* **What this exercise asks**:
(a) Rewrite the disaster fundraising article starting at "Author: Andy Beeforth" and ending at "Trust’s £100m Coronavirus Appeal.", with "key lessons" replaced by "main lessons".
(b) Write the next part of the disaster fundraising article, picking up after its final sentence.

* **Page extract**:
What we can learn from disaster fundraising

Author: Andy Beeforth

Andy Beeforth, Trustee at the National Emergencies Trust and CEO of Cumbria Community Foundation, shares five key lessons from Nottingham Trent University’s independent evaluation of the Trust’s £100m Coronavirus Appeal.

Five days before the UK first went into lockdown, the then fledgling UK disaster response charity, the National Emergencies Trust launched its first ever fundraising appeal. The Coronavirus Appeal was activated on 18 March 2020 to support people across the UK affected by the pandemic. Within weeks it had raised nearly £100million for those in need.

The first £2.5million from the Appeal was distributed five days later to UKCF and its network of 47 Community Foundations UK-wide. In the months that followed, £79million would support nearly 15,000 grassroots projects through that network, with further funding supporting the work of ten national charity partners.

For 18 months a group of researchers from Nottingham Trent University shadowed Trustees and team members and spoke with charity partners and beneficiaries. Their brief was to learn live about processes, decisions and impacts so that the worst happens again, we can do the best job.

* **Items from a data source**:
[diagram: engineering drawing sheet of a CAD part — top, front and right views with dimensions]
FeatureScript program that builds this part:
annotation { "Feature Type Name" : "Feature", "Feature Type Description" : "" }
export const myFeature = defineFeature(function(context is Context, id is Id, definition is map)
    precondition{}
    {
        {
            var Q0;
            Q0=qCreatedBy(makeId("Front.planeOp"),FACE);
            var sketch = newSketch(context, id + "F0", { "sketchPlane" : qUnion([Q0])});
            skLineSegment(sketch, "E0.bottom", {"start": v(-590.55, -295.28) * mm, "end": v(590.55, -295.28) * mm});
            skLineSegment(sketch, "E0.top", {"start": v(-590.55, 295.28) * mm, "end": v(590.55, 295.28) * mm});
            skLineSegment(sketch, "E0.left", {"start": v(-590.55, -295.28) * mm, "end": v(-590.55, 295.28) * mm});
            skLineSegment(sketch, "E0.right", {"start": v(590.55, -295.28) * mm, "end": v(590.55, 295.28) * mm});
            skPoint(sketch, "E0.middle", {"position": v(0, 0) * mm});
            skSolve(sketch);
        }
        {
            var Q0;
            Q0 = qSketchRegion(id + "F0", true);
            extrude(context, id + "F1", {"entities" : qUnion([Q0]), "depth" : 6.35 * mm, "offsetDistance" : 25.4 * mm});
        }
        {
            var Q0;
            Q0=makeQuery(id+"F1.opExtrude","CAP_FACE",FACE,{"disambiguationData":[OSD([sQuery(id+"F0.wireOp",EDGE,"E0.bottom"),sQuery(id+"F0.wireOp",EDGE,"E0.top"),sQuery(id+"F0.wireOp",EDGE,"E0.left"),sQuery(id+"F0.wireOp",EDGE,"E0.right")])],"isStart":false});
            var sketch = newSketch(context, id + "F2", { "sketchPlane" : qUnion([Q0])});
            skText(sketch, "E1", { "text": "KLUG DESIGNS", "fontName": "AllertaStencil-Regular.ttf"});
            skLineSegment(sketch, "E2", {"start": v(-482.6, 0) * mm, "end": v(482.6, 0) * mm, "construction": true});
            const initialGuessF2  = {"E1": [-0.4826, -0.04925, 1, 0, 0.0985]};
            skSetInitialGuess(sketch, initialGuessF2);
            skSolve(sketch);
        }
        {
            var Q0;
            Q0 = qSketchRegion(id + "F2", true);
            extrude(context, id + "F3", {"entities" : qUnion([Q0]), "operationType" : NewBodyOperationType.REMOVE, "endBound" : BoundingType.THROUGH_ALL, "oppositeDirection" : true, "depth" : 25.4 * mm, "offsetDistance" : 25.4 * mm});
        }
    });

* **Expected responses**:
(a)
Author: Andy Beeforth

Andy Beeforth, Trustee at the National Emergencies Trust and CEO of Cumbria Community Foundation, shares five main lessons from Nottingham Trent University’s independent evaluation of the Trust’s £100m Coronavirus Appeal.

(b)
What they learnt deserves to be shared because it validates what many of us in the charity sector have experienced in the last two years and apply outside of disasters. So, this is my liberally abridged take on key findings, but I do urge you to read the full report .

1. Flexible, trust-based giving is vital, especially during disasters
A broad, flexible funding criteria gave power to grant-makers to apply their specialist knowledge as they saw fit for their communities– and this trust-based approach proved pivotal to the Appeal’s success. It meant community foundations like mine could get funds to grassroots groups within days of receiving them – in Cumbria as early as 6 March. This flexible, trust-based approach to funding should be the sector norm and not the exception, especially during emergencies. It took a pandemic to show that the model works, now we need funders to maintain that momentum.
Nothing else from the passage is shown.